Recast every line of the records below as a Markdown table with two columns, "Index" for the row number and "Entry" for the line itself, leaving out blank lines and pictures.
§ §
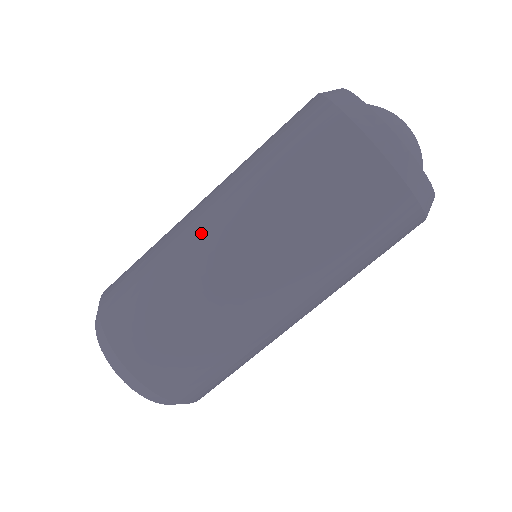
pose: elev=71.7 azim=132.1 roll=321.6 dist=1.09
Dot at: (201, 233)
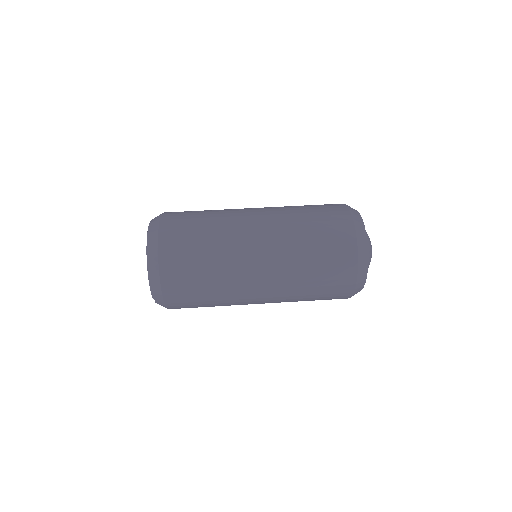
Dot at: (249, 224)
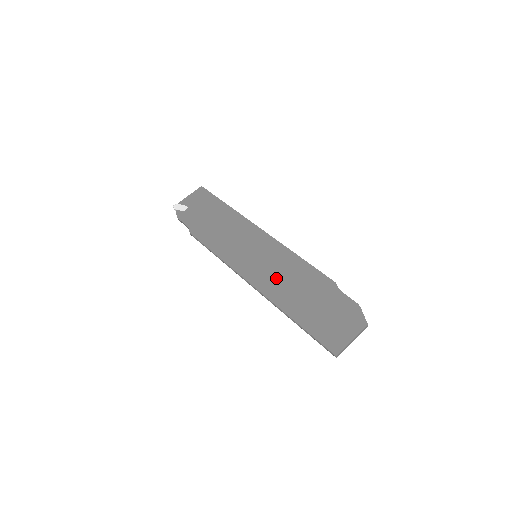
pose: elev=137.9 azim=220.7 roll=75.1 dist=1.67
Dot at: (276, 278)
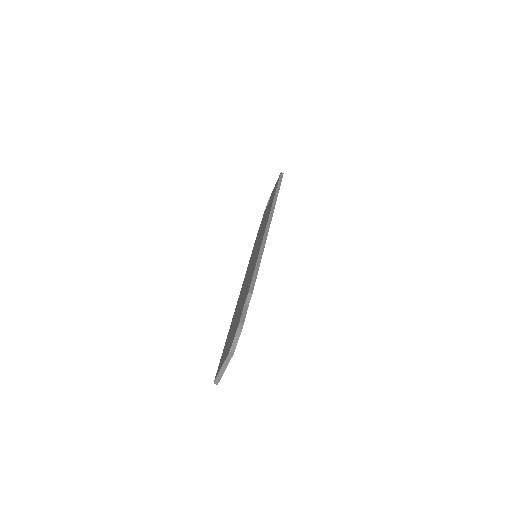
Dot at: (245, 284)
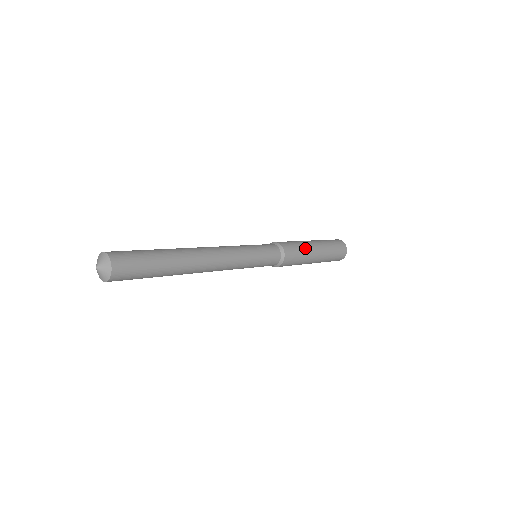
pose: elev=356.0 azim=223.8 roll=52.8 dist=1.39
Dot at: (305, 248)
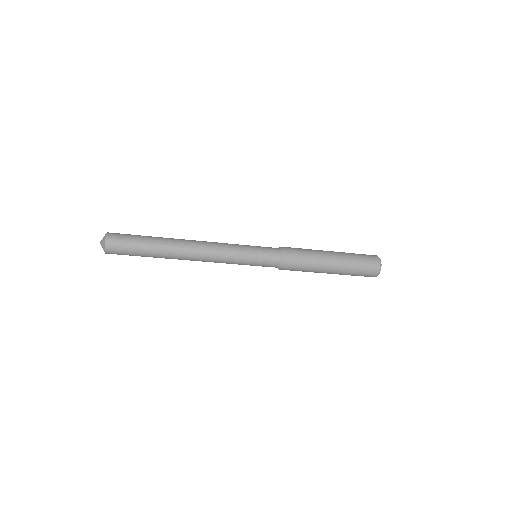
Dot at: (313, 251)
§ §
IN RESPONSE -
| Index | Entry |
|---|---|
| 1 | pose: elev=71.7 azim=132.1 roll=321.6 dist=1.09 |
| 2 | Dot at: (201, 233) |
| 3 | Dot at: (249, 224) |
| 4 | pose: elev=137.9 azim=220.7 roll=75.1 dist=1.67 |
| 5 | Dot at: (276, 278) |
| 6 | Dot at: (245, 284) |
| 7 | pose: elev=356.0 azim=223.8 roll=52.8 dist=1.39 |
| 8 | Dot at: (305, 248) |
| 9 | Dot at: (313, 251) |